On the red lines expressed by Corbyn and Johnson on the issue, he stated that though the “may say no today”, that might change “once they’re at the other side of the election”.

Blackford said: “Let’s wait and see.”

Following the broadcast, Tory MSP Jamie Greene said Corbyn “cannot be trusted to stand up for the union”.

Meanwhile, Jackson Carlaw, interim leader of the Scottish Tories, tweeted that the Conservatives “will never give Nicola Sturgeon #IndyRef2”, adding: “We said No in 2014, we meant it.”

On the campaign trail in Newton Mearns this week, he said this is “not because we resist democracy, but because we demand democracy be respected”.

His comments, reported in the Sunday Times, continued: “We reject the First Minister’s concept of disposable democracy, the idea that you can chuck away a once-in-a-generation decision because you’ve had enough of it.”

While Blackford reiterated the SNP’s Remain stance, Corbyn was pressed to state his personal preference on Brexit.

Instead, he repeated that his party would seek a “credible” withdrawal deal within three months then put that to a public vote.

And on his feelings about getting rid of Trident – a key SNP demand – he said work on nuclear non-proliferation was happening internationally, but stopped short of agreeing to scrapping the multi-billion pound renewal of the missile system.

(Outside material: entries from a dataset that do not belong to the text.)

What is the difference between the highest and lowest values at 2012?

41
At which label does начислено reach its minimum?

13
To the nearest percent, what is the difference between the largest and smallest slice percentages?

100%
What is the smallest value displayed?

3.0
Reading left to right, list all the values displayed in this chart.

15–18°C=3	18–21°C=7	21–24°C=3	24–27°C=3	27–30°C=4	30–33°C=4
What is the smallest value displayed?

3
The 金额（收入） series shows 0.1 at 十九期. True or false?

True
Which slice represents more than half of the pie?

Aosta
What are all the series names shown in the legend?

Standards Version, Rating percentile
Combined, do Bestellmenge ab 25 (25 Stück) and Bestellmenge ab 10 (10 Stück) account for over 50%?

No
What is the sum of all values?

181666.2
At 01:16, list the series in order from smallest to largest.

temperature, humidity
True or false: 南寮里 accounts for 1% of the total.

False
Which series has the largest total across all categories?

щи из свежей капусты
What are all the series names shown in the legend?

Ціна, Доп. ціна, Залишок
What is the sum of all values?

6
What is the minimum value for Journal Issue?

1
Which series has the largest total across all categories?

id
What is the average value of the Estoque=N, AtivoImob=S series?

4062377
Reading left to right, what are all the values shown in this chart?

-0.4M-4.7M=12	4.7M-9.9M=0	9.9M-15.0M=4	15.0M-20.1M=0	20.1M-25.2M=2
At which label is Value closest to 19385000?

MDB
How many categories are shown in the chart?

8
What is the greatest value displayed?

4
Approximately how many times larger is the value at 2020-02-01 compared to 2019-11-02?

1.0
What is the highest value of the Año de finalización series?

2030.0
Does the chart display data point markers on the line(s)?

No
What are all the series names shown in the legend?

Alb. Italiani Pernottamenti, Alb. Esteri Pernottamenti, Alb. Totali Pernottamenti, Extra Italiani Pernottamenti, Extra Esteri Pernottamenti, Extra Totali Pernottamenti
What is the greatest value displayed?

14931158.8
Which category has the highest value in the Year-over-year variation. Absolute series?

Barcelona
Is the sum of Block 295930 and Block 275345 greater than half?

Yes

However, Corbyn did say that he views cyber security breaches as the biggest defence threat.

Meanwhile, ex-LibDem leader Tim Farron says his party will make tourism a priority if Jo Swinson becomes the next prime minister, saying: “We are so lucky to have our beautiful capital cities like Edinburgh, traditional bucket-and-spade resorts like Eastbourne, stunning national parks like the Lake District and modern city attractions like Manchester.”